For Obama, who has carefully cultivated a reputation of easily managing confrontations with people who disagree with him, these moments are as rare as they are revealing of the person behind the presidency.
So it’s no surprise that Washington took notice when after a tense interview with a Texas TV reporter on Monday, Obama unclipped his microphone with no smile in sight, and tersely warned, “Let me finish my answers next time we do an interview, all right?”
The president of the United States was not happy. Obama had been corrected (he lost Texas by 12 points, not “a few,” in 2008), he was accused of punishing the state for political reasons (he denied that the White House had any part in the decision not to award a space shuttle to Houston), and he was challenged with the most basic of political questions: Why are you so unpopular in Texas?
And all that in a setting the White House anticipated would be largely free of tricky questions.
The conservative media type Matt Drudge broadcasted word of the interview on his website’s banner spot with the headline “First time: Reporter turns aggressive with Obama,” accompanied by the image of Obama, mid-reprimand.
On Twitter on Tuesday morning, White House communications director Dan Pfeiffer took the bait by responding to the interview, which had been bouncing around the beltway echo chamber for hours.

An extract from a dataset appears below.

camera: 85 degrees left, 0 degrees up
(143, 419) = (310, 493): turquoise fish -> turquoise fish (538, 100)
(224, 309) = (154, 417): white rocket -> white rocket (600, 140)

The White House often expects the toughest questions from reporters outside of Washington, not the easiest, Pfeiffer tweeted.
The problem: The reporter’s questions weren’t particularly difficult, but they were clearly not what Obama was expecting. The result was a viral video that depicted Obama as angry when faced with tough questioning. And it unveiled some of the degree to which the White House would like to control its message.

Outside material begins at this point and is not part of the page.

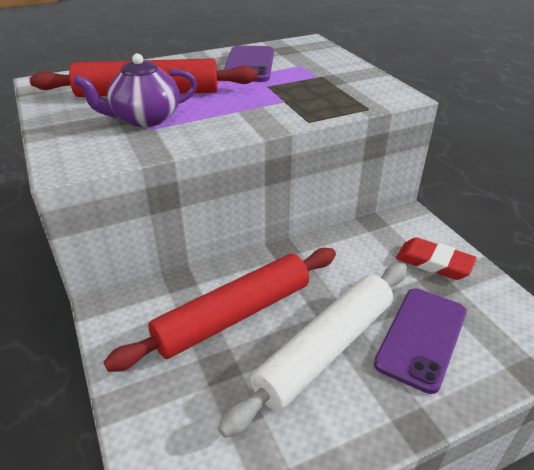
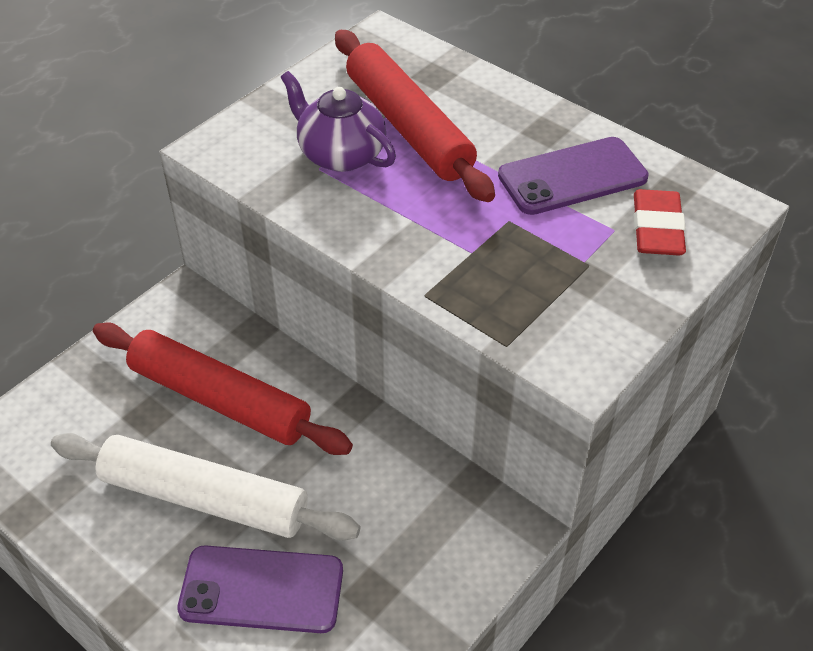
camera: 65 degrees right, 10 degrees up
(434, 262) = (416, 579): red eraser -> red eraser (657, 228)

Pfeiffer was asked by Time reporter Michael Scherer, “So will WFAA's Brad Watson get another interview one day?”
Instead of quickly taking the high road, Pfeiffer suggested that Watson may truly be out in the cold after irritating the president. And he did it by revealing yet another trick of Washington communications: playing one news outlet against its rival.
“Right around the time we do our next interview with @TIME. I am kidding ... or am I. @Newsweek is on the other line,” Pfeiffer responded.
It wasn’t the first time Obama has gotten a bit of bravado from local reporters who are granted a rare 7-minute one-on-one with him.
In March, just hours before Obama announced the attack on Libya, Philadelphia news reporter Jim Gardner was warned by Obama’s aides that he wouldn’t be taking any questions on that subject. Gardner asked anyway.
“I think as was already mentioned to you, I’m not going to comment beyond the statement that I made today,” Obama responded flatly.